Every record below, from first to last: print it exactly as shown.

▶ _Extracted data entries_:
....................
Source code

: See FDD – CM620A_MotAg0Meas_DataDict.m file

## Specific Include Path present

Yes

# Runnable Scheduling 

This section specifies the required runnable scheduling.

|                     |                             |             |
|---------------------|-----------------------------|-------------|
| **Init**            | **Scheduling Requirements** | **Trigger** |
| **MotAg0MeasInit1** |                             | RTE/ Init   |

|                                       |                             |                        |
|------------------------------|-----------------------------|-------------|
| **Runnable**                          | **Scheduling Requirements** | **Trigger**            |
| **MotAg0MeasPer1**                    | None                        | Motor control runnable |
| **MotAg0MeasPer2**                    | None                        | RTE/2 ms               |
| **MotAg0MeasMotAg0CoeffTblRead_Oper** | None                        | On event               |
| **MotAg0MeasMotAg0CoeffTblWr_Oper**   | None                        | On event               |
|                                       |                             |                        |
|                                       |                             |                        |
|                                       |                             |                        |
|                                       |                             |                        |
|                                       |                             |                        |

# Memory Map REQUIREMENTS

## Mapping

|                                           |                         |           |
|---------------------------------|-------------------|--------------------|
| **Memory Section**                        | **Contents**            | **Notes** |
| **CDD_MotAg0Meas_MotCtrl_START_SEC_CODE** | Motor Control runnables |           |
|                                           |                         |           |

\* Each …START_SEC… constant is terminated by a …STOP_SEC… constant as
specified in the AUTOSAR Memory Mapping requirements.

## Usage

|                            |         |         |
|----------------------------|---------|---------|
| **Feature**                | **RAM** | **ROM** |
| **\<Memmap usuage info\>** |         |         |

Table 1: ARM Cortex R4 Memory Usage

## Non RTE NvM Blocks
....................
▶ _Response area_:
Source code

: See FDD – CM620A_MotAg0Meas_DataDict.m file

## Specific Include Path present

Yes

# Runnable Scheduling 

This section specifies the required runnable scheduling.

|                     |                             |             |
|---------------------|-----------------------------|-------------|
| **Init**            | **Scheduling Requirements** | **Trigger** |
| **MotAg0MeasInit1** |                             | RTE/ Init   |

|                                       |                             |                        |
|------------------------------|-----------------------------|-------------|
| **Runnable**                          | **Scheduling Requirements** | **Trigger**            |
| **MotAg0MeasPer1**                    | None                        | Motor control runnable |
| **MotAg0MeasPer2**                    | None                        | RTE/2 ms               |
| **MotAg0MeasMotAg0CoeffTblRead_Oper** | None                        | On event               |
| **MotAg0MeasMotAg0CoeffTblWr_Oper**   | None                        | On event               |
|                                       |                             |                        |
|                                       |                             |                        |
|                                       |                             |                        |
|                                       |                             |                        |
|                                       |                             |                        |

# Memory Map REQUIREMENTS

## Mapping

|                                           |                         |           |
|---------------------------------|-------------------|--------------------|
| **Memory Section**                        | **Contents**            | **Notes** |
| **CDD_MotAg0Meas_MotCtrl_START_SEC_CODE** | Motor Control runnables |           |
|                                           |                         |           |

\* Each …START_SEC… constant is terminated by a …STOP_SEC… constant as
specified in the AUTOSAR Memory Mapping requirements.

## Usage

|                            |         |         |
|----------------------------|---------|---------|
| **Feature**                | **RAM** | **ROM** |
| **\<Memmap usuage info\>** |         |         |

Table 1: ARM Cortex R4 Memory Usage

## Non RTE NvM Blocks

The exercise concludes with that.